> _GIVEN PASSAGE_
Adversarial Review & Remediation Report

Project: MaxPreps Baseball Projection System

Date: December 19, 2025

Review Type: Codebase & Statistical Methodology Analysis

1. Executive Summary

An adversarial review was conducted to challenge the “V1.1” state of the projection system. The review acted as a “Cynical Sabermetrician,” systematically identifying logic errors, statistical overfitting, and code defects.

Key Outcome: The review identified critical architectural divergences where the “Power Rankings” and “Game Simulator” utilized contradictory mathematical logic. It also flagged “double-counting” of elite bias, where powerhouse teams received overlapping artificial boosts.

Following remediation, the system now features a Unified Logic Core, centralized configuration, and a stabilized simulation engine that balances empirical data with realistic game constraints.

2. Findings & Resolution Matrix

Severity	Finding	Description	Status	Resolution
Critical	Logic Divergence	Rankings used “Top 9 Weighted” stats; Simulator used “Top 10 Unweighted.” Users saw one metric, but the engine predicted with another.	FIXED	Created `calculate_team_strength()` as the “Single Source of Truth” for both modules.
Critical	Double-Counting Bias	Elite teams received 3 boosts: Aging Curves + Better Backfill + Manual Stat Bumps. This artificially inflated floors.	FIXED	Removed manual stat bumps. Logic now relies solely on statistical percentile ladders to model depth.

> _DATA SECTION_
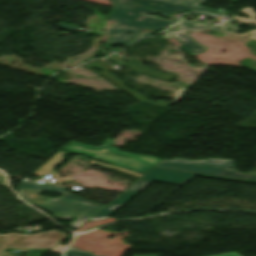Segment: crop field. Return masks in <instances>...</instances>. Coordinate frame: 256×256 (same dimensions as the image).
<instances>
[{"mask_svg": "<svg viewBox=\"0 0 256 256\" xmlns=\"http://www.w3.org/2000/svg\"><path fill=\"white\" fill-rule=\"evenodd\" d=\"M91 163L99 165V166H103V167H106V168H109V169H114V170H117L119 172L132 175V176H134L136 178H140L142 176V174L131 172V171H127V170H123V169H120V168H117V167H114V166H111V165H108V164H105V163H101V162H98V161L92 160Z\"/></svg>", "mask_w": 256, "mask_h": 256, "instance_id": "crop-field-13", "label": "crop field"}, {"mask_svg": "<svg viewBox=\"0 0 256 256\" xmlns=\"http://www.w3.org/2000/svg\"><path fill=\"white\" fill-rule=\"evenodd\" d=\"M43 190L59 192L62 195L55 199L38 196V193ZM18 193L24 201L52 213L55 218L73 221L70 223L73 229L78 228L104 207V205L84 200L51 184L42 186L30 181H23L18 186ZM71 216H75L77 221L70 219Z\"/></svg>", "mask_w": 256, "mask_h": 256, "instance_id": "crop-field-1", "label": "crop field"}, {"mask_svg": "<svg viewBox=\"0 0 256 256\" xmlns=\"http://www.w3.org/2000/svg\"><path fill=\"white\" fill-rule=\"evenodd\" d=\"M64 256H94L90 252L78 251L73 248H68L65 251Z\"/></svg>", "mask_w": 256, "mask_h": 256, "instance_id": "crop-field-14", "label": "crop field"}, {"mask_svg": "<svg viewBox=\"0 0 256 256\" xmlns=\"http://www.w3.org/2000/svg\"><path fill=\"white\" fill-rule=\"evenodd\" d=\"M110 1L112 10L109 18L119 21L106 30L105 33L108 35L106 42L108 43L126 45L131 43L132 39L137 38V36H141L142 38L153 35V33L140 34L142 27L149 30H158L173 24L167 20L144 16L147 12L152 14H157V12L122 0ZM115 5H117V7ZM125 32H132L133 35L126 36L124 35Z\"/></svg>", "mask_w": 256, "mask_h": 256, "instance_id": "crop-field-2", "label": "crop field"}, {"mask_svg": "<svg viewBox=\"0 0 256 256\" xmlns=\"http://www.w3.org/2000/svg\"><path fill=\"white\" fill-rule=\"evenodd\" d=\"M215 256H240V255L237 254L236 252H233V253H227V254H221V255H215Z\"/></svg>", "mask_w": 256, "mask_h": 256, "instance_id": "crop-field-17", "label": "crop field"}, {"mask_svg": "<svg viewBox=\"0 0 256 256\" xmlns=\"http://www.w3.org/2000/svg\"><path fill=\"white\" fill-rule=\"evenodd\" d=\"M66 235L53 230L28 236L18 233L0 235V256L4 248H51Z\"/></svg>", "mask_w": 256, "mask_h": 256, "instance_id": "crop-field-7", "label": "crop field"}, {"mask_svg": "<svg viewBox=\"0 0 256 256\" xmlns=\"http://www.w3.org/2000/svg\"><path fill=\"white\" fill-rule=\"evenodd\" d=\"M232 2H238V3H240L238 0H232ZM232 2H231V3H232Z\"/></svg>", "mask_w": 256, "mask_h": 256, "instance_id": "crop-field-20", "label": "crop field"}, {"mask_svg": "<svg viewBox=\"0 0 256 256\" xmlns=\"http://www.w3.org/2000/svg\"><path fill=\"white\" fill-rule=\"evenodd\" d=\"M156 166L178 169L182 171L198 172L211 175L229 176L241 179H256V175L242 174L233 167V160L213 158L208 160L189 161L175 158L170 161L162 160ZM232 167V170H228Z\"/></svg>", "mask_w": 256, "mask_h": 256, "instance_id": "crop-field-5", "label": "crop field"}, {"mask_svg": "<svg viewBox=\"0 0 256 256\" xmlns=\"http://www.w3.org/2000/svg\"><path fill=\"white\" fill-rule=\"evenodd\" d=\"M193 174L153 167L90 220L105 219L152 180L182 184Z\"/></svg>", "mask_w": 256, "mask_h": 256, "instance_id": "crop-field-4", "label": "crop field"}, {"mask_svg": "<svg viewBox=\"0 0 256 256\" xmlns=\"http://www.w3.org/2000/svg\"><path fill=\"white\" fill-rule=\"evenodd\" d=\"M197 175H198V176H204V177H210V178L227 179V178H223V177L210 176V175H202V174H197ZM227 180H233V179H227ZM234 181L248 182V183H256V181H245V180H234Z\"/></svg>", "mask_w": 256, "mask_h": 256, "instance_id": "crop-field-15", "label": "crop field"}, {"mask_svg": "<svg viewBox=\"0 0 256 256\" xmlns=\"http://www.w3.org/2000/svg\"><path fill=\"white\" fill-rule=\"evenodd\" d=\"M66 153L62 150L58 151L54 156H52L48 161H46L41 167H39L32 175L42 177L45 174L59 176L56 174L52 169L57 166L63 159L61 158L62 155Z\"/></svg>", "mask_w": 256, "mask_h": 256, "instance_id": "crop-field-11", "label": "crop field"}, {"mask_svg": "<svg viewBox=\"0 0 256 256\" xmlns=\"http://www.w3.org/2000/svg\"><path fill=\"white\" fill-rule=\"evenodd\" d=\"M108 59L110 60H113L121 65H124V66H129L133 71H137V72H141V73H145V74H148L150 76H153V77H156V78H159V79H163V80H172L175 78V75L173 74H170V73H166V74H160L157 70L155 71H151L150 69L148 68H144L141 66V63L142 61H140L138 59V57H133L131 58L128 62L129 64H126L125 62L121 61V60H118L116 58H113L111 56L107 57Z\"/></svg>", "mask_w": 256, "mask_h": 256, "instance_id": "crop-field-10", "label": "crop field"}, {"mask_svg": "<svg viewBox=\"0 0 256 256\" xmlns=\"http://www.w3.org/2000/svg\"><path fill=\"white\" fill-rule=\"evenodd\" d=\"M251 7H245L243 8L242 12L246 13L248 16H250V19L247 18H241V17H237V16H232L233 18H237L239 19V21L244 22V23H251V24H255L256 25V20H254L253 18L256 16V13L251 11Z\"/></svg>", "mask_w": 256, "mask_h": 256, "instance_id": "crop-field-12", "label": "crop field"}, {"mask_svg": "<svg viewBox=\"0 0 256 256\" xmlns=\"http://www.w3.org/2000/svg\"><path fill=\"white\" fill-rule=\"evenodd\" d=\"M143 6L161 11V12H174V11H183V10H206L220 12L216 10H211L202 6H199L198 3L203 2L204 0H129ZM156 2V4H153ZM205 12V11H203ZM210 14H216L207 12ZM222 13V12H220Z\"/></svg>", "mask_w": 256, "mask_h": 256, "instance_id": "crop-field-8", "label": "crop field"}, {"mask_svg": "<svg viewBox=\"0 0 256 256\" xmlns=\"http://www.w3.org/2000/svg\"><path fill=\"white\" fill-rule=\"evenodd\" d=\"M85 67L87 68H92V67H98L100 69H104V72H101L99 73L102 77H104L105 79H107L108 81H110L112 84H114L115 86H117L118 88L122 89L123 91H125L127 94H129L130 96L132 97H135L137 98L139 101L141 102H145V103H149V104H152V105H156V106H160V107H164V108H167L168 107V103H164V102H159L158 104L156 103H153V102H150L148 101L147 99H145L141 94H139L138 92L136 91H132L126 87L123 86V83L117 79L113 74H108L106 71L108 69H110L111 67L97 61V60H94V61H90L88 62L87 64L84 65Z\"/></svg>", "mask_w": 256, "mask_h": 256, "instance_id": "crop-field-9", "label": "crop field"}, {"mask_svg": "<svg viewBox=\"0 0 256 256\" xmlns=\"http://www.w3.org/2000/svg\"><path fill=\"white\" fill-rule=\"evenodd\" d=\"M134 256H153V255H134Z\"/></svg>", "mask_w": 256, "mask_h": 256, "instance_id": "crop-field-19", "label": "crop field"}, {"mask_svg": "<svg viewBox=\"0 0 256 256\" xmlns=\"http://www.w3.org/2000/svg\"><path fill=\"white\" fill-rule=\"evenodd\" d=\"M179 31H173V32H164V35L161 36V38L166 39L169 37H175L177 40L181 42V48L184 49L186 52H188L191 55H195L201 51H203L206 46H203L199 43H197L192 37H190L185 31H197V30H202L204 28L210 29V30H216V31H221V32H226V33H231L235 34L236 31H238V27L241 25H237L234 27H229L233 29L232 32H227L224 31L227 27H216V26H211L209 24L203 23V22H187L184 20L183 17L180 18L178 22ZM249 33H251V36H248L249 38L256 39V30H252L248 33L245 34H235V35H242V36H247Z\"/></svg>", "mask_w": 256, "mask_h": 256, "instance_id": "crop-field-6", "label": "crop field"}, {"mask_svg": "<svg viewBox=\"0 0 256 256\" xmlns=\"http://www.w3.org/2000/svg\"><path fill=\"white\" fill-rule=\"evenodd\" d=\"M169 17H171L172 19H174L172 16H169ZM175 20V19H174ZM176 21V20H175Z\"/></svg>", "mask_w": 256, "mask_h": 256, "instance_id": "crop-field-21", "label": "crop field"}, {"mask_svg": "<svg viewBox=\"0 0 256 256\" xmlns=\"http://www.w3.org/2000/svg\"><path fill=\"white\" fill-rule=\"evenodd\" d=\"M113 142L105 139V143L100 147H93L76 142H69L62 150L85 154L86 157L101 160L119 167L127 168L139 173H145L150 167L160 160L156 157L137 156L126 152H119L116 147H111Z\"/></svg>", "mask_w": 256, "mask_h": 256, "instance_id": "crop-field-3", "label": "crop field"}, {"mask_svg": "<svg viewBox=\"0 0 256 256\" xmlns=\"http://www.w3.org/2000/svg\"><path fill=\"white\" fill-rule=\"evenodd\" d=\"M113 44H108V43H106L103 47H102V49H106V50H108L109 48H110V46H112Z\"/></svg>", "mask_w": 256, "mask_h": 256, "instance_id": "crop-field-18", "label": "crop field"}, {"mask_svg": "<svg viewBox=\"0 0 256 256\" xmlns=\"http://www.w3.org/2000/svg\"><path fill=\"white\" fill-rule=\"evenodd\" d=\"M64 247H65L64 245L58 244L53 249H51V251L55 252V253H61L63 251Z\"/></svg>", "mask_w": 256, "mask_h": 256, "instance_id": "crop-field-16", "label": "crop field"}]
</instances>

> _TASKS TO PERFORM_
- A) Using the projection system review report, explain in one to three sentences why the remediation removed the manual stat bumps.
- B) Pick up the projection system review report after its final sentence and write the next part.
The lines have nothing to do with the projection system review report.

> _EXPECTED RESPONSES_
- A) Elite teams were receiving three overlapping boosts (aging curves, better backfill, and manual stat bumps), which artificially inflated their floors. Removing the manual bumps ended this double-counting, so the logic now depends only on statistical percentile ladders to model depth.

- B)
High	Simulator Explosion	Hardcoded baseline (6.0 runs) + Low Floors (0.1) caused weak teams to yield infinite multipliers (e.g., 32-run games).	TUNED	Adjusted floors from 0.1 → 0.30 to cap maximum multipliers at ~1.8x. Retained conservative 6.0 baseline.
Medium	Uncalibrated Weights	Weights (1.10 for Seniors) appeared arbitrary (“Magic Numbers”).	CLOSED	Validated. Backtesting documentation proved these specific weights improved correlation from 0.74 to 0.77.
Code	Config Sprawl	Constants (`TOP_N`, `LEAGUE_BASE`) defined in 3 different files.	FIXED	Centralized all “tuning knobs” into `src/utils/config.py`.

3. Detailed Remediation Steps

A. Architectural Unification (The “Single Source of Truth”)

We refactored src/workflows/team_strength_analysis.py to export a standardized calculation engine.

Before: Simulator re-calculated strength independently, often ignoring seniority weights defined elsewhere.
After: Simulator imports calculate_team_strength(). If the definition of a “good team” changes in the rankings, the simulation engine automatically adapts.

B. Removal of “Thumb on the Scale”

We audited src/workflows/roster_prediction.py and removed manual overrides (specifically lines 233-235 and 257-259).

Change: Elite generic players no longer receive manual stat overwrites (e.g., if hits < 5: hits = 8).
Impact: Program strength is now modeled organically through Percentile Ladders (Elite teams draft from the 50th percentile pool; others from the 30th).

C. Simulation Tuning (The “Goldilocks” Fix)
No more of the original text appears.